Multifactor authentication (MFA), of any kind, has long been deemed essential in the era of both en-masse and cleverly targeted phishing. No surprise then, that the arc of adoption for multifactor authentication has been very much an ‘up and to the right’ affair.
On the surface, it sounds like an extremely happy tale to tell. A risk (phishing and the compromise of a password) was identified, a mitigation (MFA) was proposed and widely adopted, albeit perhaps not quite as quickly as we’d like in some cases, but still — baby steps, and all that.
Sadly, the story doesn’t quite end there. Even when a business puts MFA support into their product, a worrying new trend seems to be lurking, a trend I like to call ‘Authbarrassment’.
Let me explain.
First of all, some apps offer optional MFA, which is better than no MFA, but as we all know the reality is folks take the path of least resistance to get to what they need, and unless explicitly required to enable MFA, many simply won’t. This is the root cause that allows authbarrassment to exist as a condition in the first place.
Authbarrassment occurs when a user, who has taken the time to enable MFA on an application that optionally supports it, is prompted to disable that MFA on every single log in. It’s as if the application is so embarrassed by its own MFA, it wants the user to ditch it just as quickly as they enabled it. In some cases, a single tick box without further confirmation is all that is required to do so.

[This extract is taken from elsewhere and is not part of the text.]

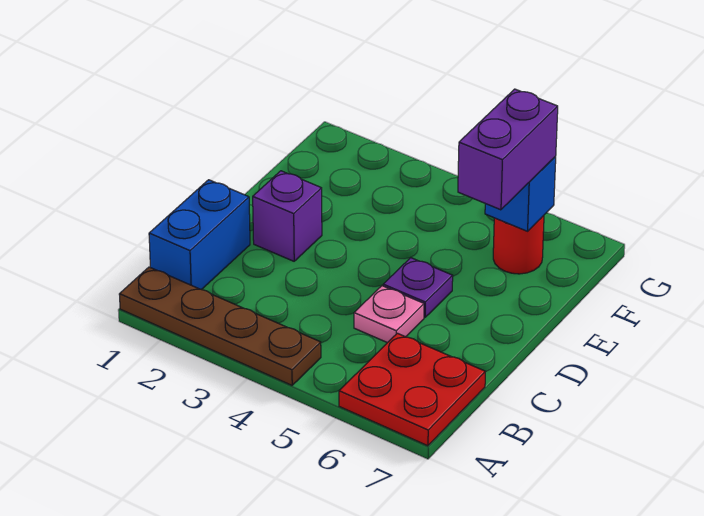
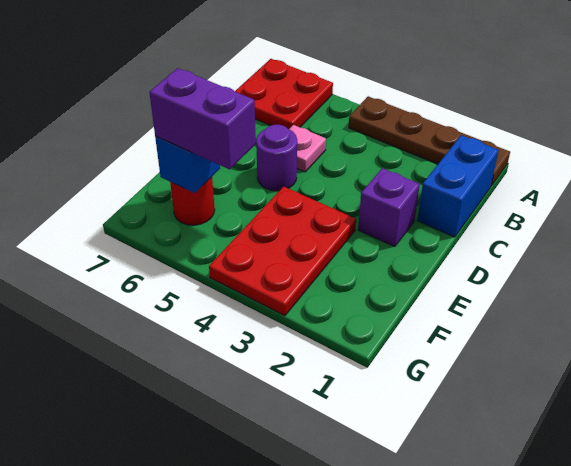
purple 1x1 plate [383,258,453,317] -> purple 1x1 round brick [256,125,297,191]
none -> red 2x3 plate [209,186,356,316]
purple 1x2 brick [458,89,558,210] -> purple 1x2 brick turned to [149,68,256,169]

Here are a couple of examples of authbarrassment in action:
This screen pops up each time you successfully authenticate to this large insurer’s app, a single tick box can be used to disable the MFA feature: ‘use a verification code EVERY TIME I LOG IN?’
In this cellphone provider’s app, you’re given the option to disable MFA on each subsequent log in.
In both these apps, MFA has been enabled, and is easy to leverage during the log in flow, yet on every log in the app acts like the naughty kid on the school playground, trying to lure another away to smoke cigarettes behind the bike sheds, “Hey nerd, turn off your MFA, all the cool kids are doing it! All it takes is one tick box and I’ll do it for you.”
What this condition reeks of, is a behind the scenes dynamic in which the enterprise security team has insisted MFA be offered, but a UX designer, or a product manager isn’t happy with the supposed barrier this creates to user engagement with the product, so puts an ‘easy out’ button right there on the front door. No surprise that the two examples I’ve shown above come from larger organizations, where it’s more likely that these groups have never interacted using a mechanism beyond ever elongating email threads. To clarify, that assumption is based solely on my knowledge and experiences, I have no way of proving that hypothesis, but if I needed to, I’d like my chances.
So how can we kill off authbarrassment once and for all? How can we tell the companies we do business with, actually, we like MFA and are not embarrassed by it?
Keep providing app feedback — most apps provide a mechanism to do this, and most feedback is read and triaged. If you include the term ‘security’ in such feedback, often it’ll find its way to someone in a security team as this is required by a guideline or standard.
Let the data tell the story — prove that good security isn’t a barrier to a good app experience. If you go through a decent MFA authentication process, carry on using the app. All your clicks are going to make it into a behind the scenes analytics tool, and if the data shows that MFA doesn’t disrupt engagement, that argument goes away.
Ditch apps that have poor security — If your chosen app or service doesn’t support MFA, yet has any amount of your information in it — it’s 2019, put that app in the trash!
Let’s end the stigma associated with enabling MFA in an app that makes it optional to do so. Let’s end authbarrassment, together.